Improving cache lookup to reduce recomputing / searches by mjmbischoff · Pull Request #77259 · elastic/elasticsearch

mjmbischoff · 2021-09-03T14:04:23Z

Adressing:
// intentionally non-locking for simplicity...it's OK if we re-put the same key/value in the cache during a race condition.

Avoiding race condition while keeping cache lookup fast / non-blocking using a combination of computeIfAbsent(..) and CompletableFuture
Invalidation of the cache is made idempotent by using the original value to avoid invalidating again but is called for each in flight request
Cache entries are slightly bigger due to bookkeeping but seems like a good trade-off

- Avoiding race condition while keeping cache lookup fast / non-blocking using a combination of computeIfAbsent and CompletableFuture - Invalidation of the cache is idempotent avoiding invalidating again but does require a lookup. - Cache entries are slightly bigger due to bookkeeping but seems like a good trade-off

martijnvg · 2021-09-15T09:10:06Z

Hey @mjmbischoff, thanks for putting this PR up. However I wonder whether the current approach in the PR can still lead to blocking threads? If I understand the Cache#computeIfAbsent(...) method correctly then in the case when there is no entry for key and it needs to be loaded, the first thread attempts to load it. But other threads during this process will wait until that thread has completed loading/computing a value (see line 435 in Cache.java and else statement at line 431).

mjmbischoff · 2021-09-15T09:35:58Z

Yes the first thread will do work. Technically all threads 'block', because as you know any call blocks, just for a very short time. The thread 'winning' out will have a little bit more work to do, although the others are blocked / parked at that point in time. This is because the computeIfAbsent(..) guarantees that one wins / only one value is calculated under contention. But all calls should return an Value.

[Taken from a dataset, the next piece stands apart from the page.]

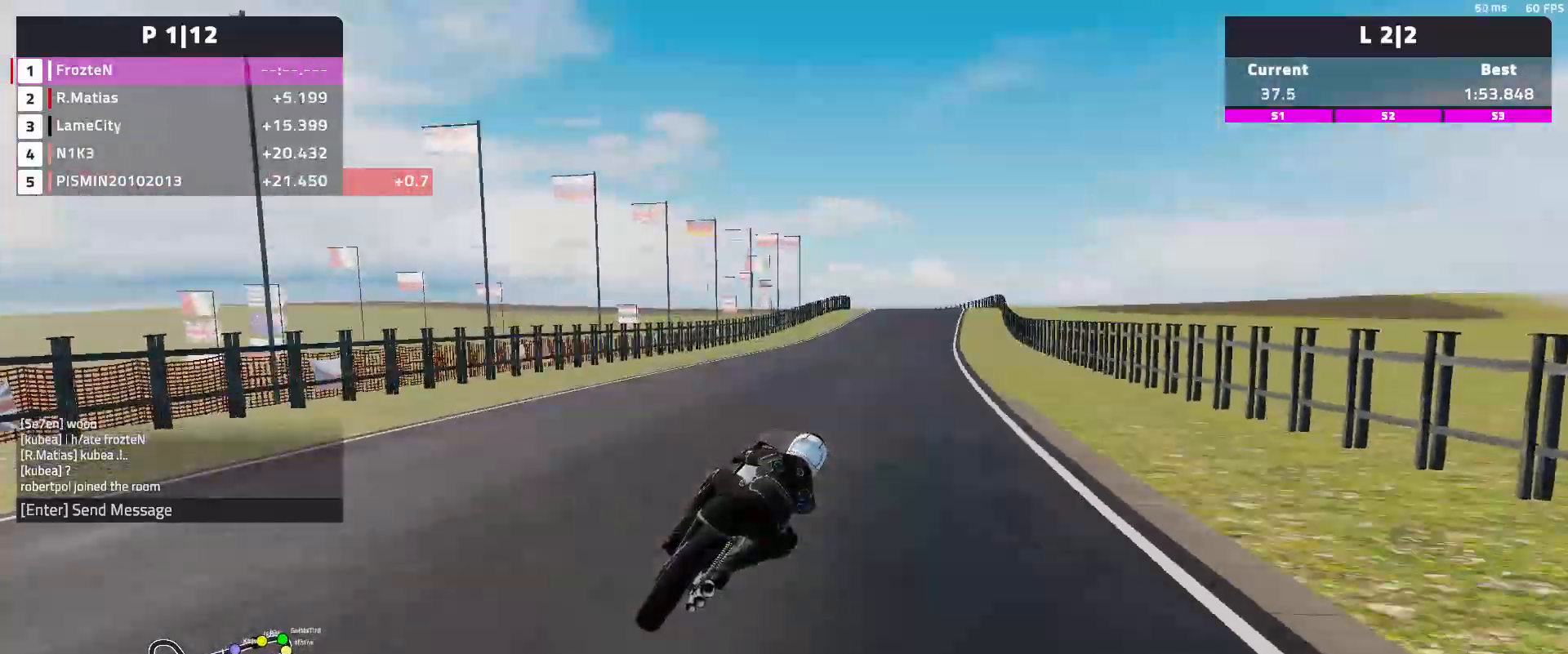
{"buttons": ["R2"], "left_stick": "center", "events": [[467, "left_stick", "center"]]}
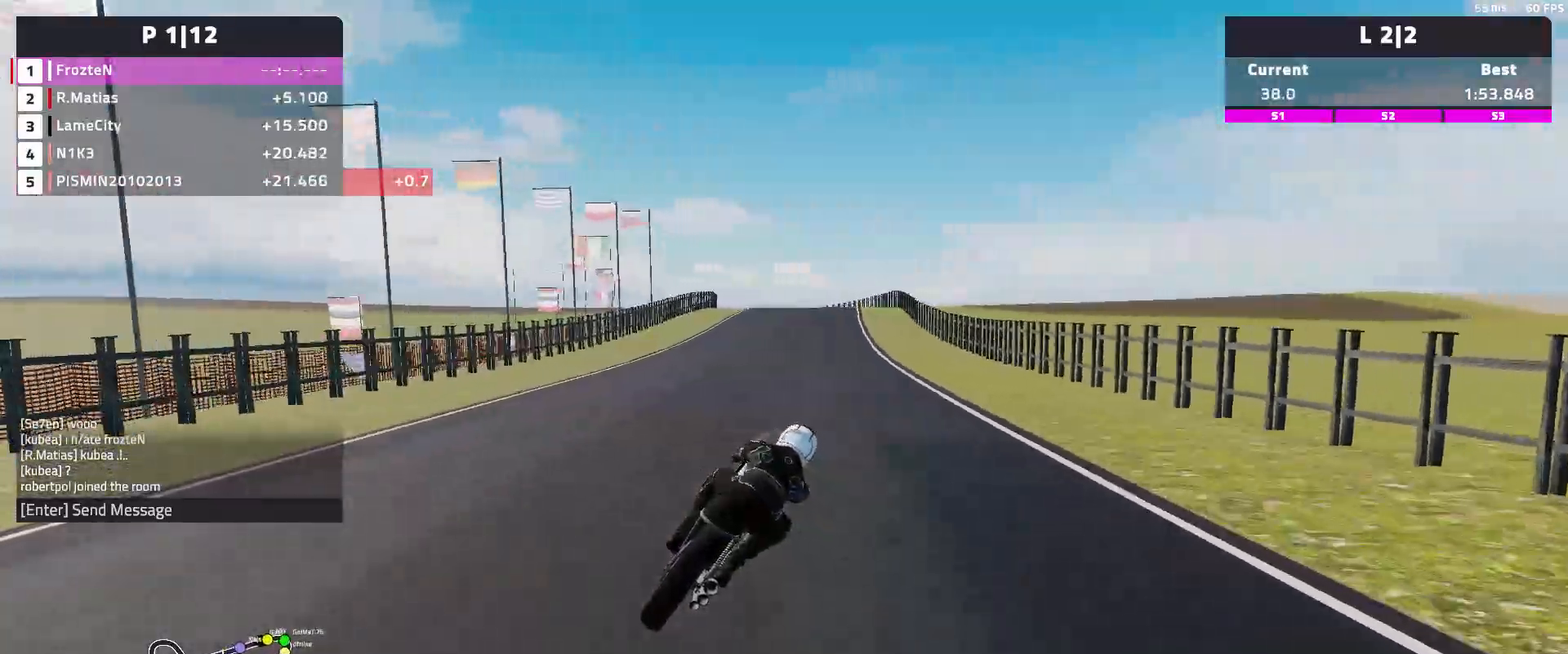
{"buttons": ["R2"], "left_stick": "left", "events": [[117, "left_stick", "left"]]}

The computation however is only the matter of creating an CompletableFuture Object and then dispatching an async call which should be short (in the sense that ppl will call it non blocking) The computation finishes and the CompletableFuture is returned on which we register a listener. The listener is called by the thread setting the value on the CompletableFuture so that will be the thread on which the async call was dispatched. Which is long running / blocking anyway because a EnrichCoordinatorProxyAction is executed there.

TL:DR the thread on the threadpoll of the originClient is the one that does all the work the rest is callbacks and cheap calls.

Feel free to make the EnrichCoordinatorProxyAction slow to assert this. Now that I think of it I guess I could write a test for this.

mjmbischoff · 2021-09-15T09:56:05Z

Ah also forgot to mention that this approach also allows to cache failures, which it now immediately invalidates but perhaps it makes sense to observe some time out to save resources.

martijnvg · 2021-09-15T12:04:41Z

Yes the first thread will do work. Technically all threads 'block', because as you know any call blocks, just for a very short time.

Apologies, I somehow thought that the remote call was done as part of other threads waiting... That is wrong. Just the creation of the Future and I agree that blocks a thread for a very short time. This shouldn't be an issue.

martijnvg

Thanks for explaining @mjmbischoff. I left a few comments.

x-pack/plugin/enrich/src/main/java/org/elasticsearch/xpack/enrich/EnrichCache.java

x-pack/plugin/enrich/src/main/java/org/elasticsearch/xpack/enrich/EnrichProcessorFactory.java

elasticmachine · 2021-09-15T15:34:07Z

Pinging @elastic/es-data-management (Team:Data Management)

Made the cache read-through Added / updated tests

…chUncaughtExceptionHandler

mjmbischoff · 2021-09-18T07:30:28Z

Think we're getting close. Added comments to the code to clarify (or to make my miss-assumptions explicit. ;-))

martijnvg

Thanks @mjmbischoff for the update. I left a few comments.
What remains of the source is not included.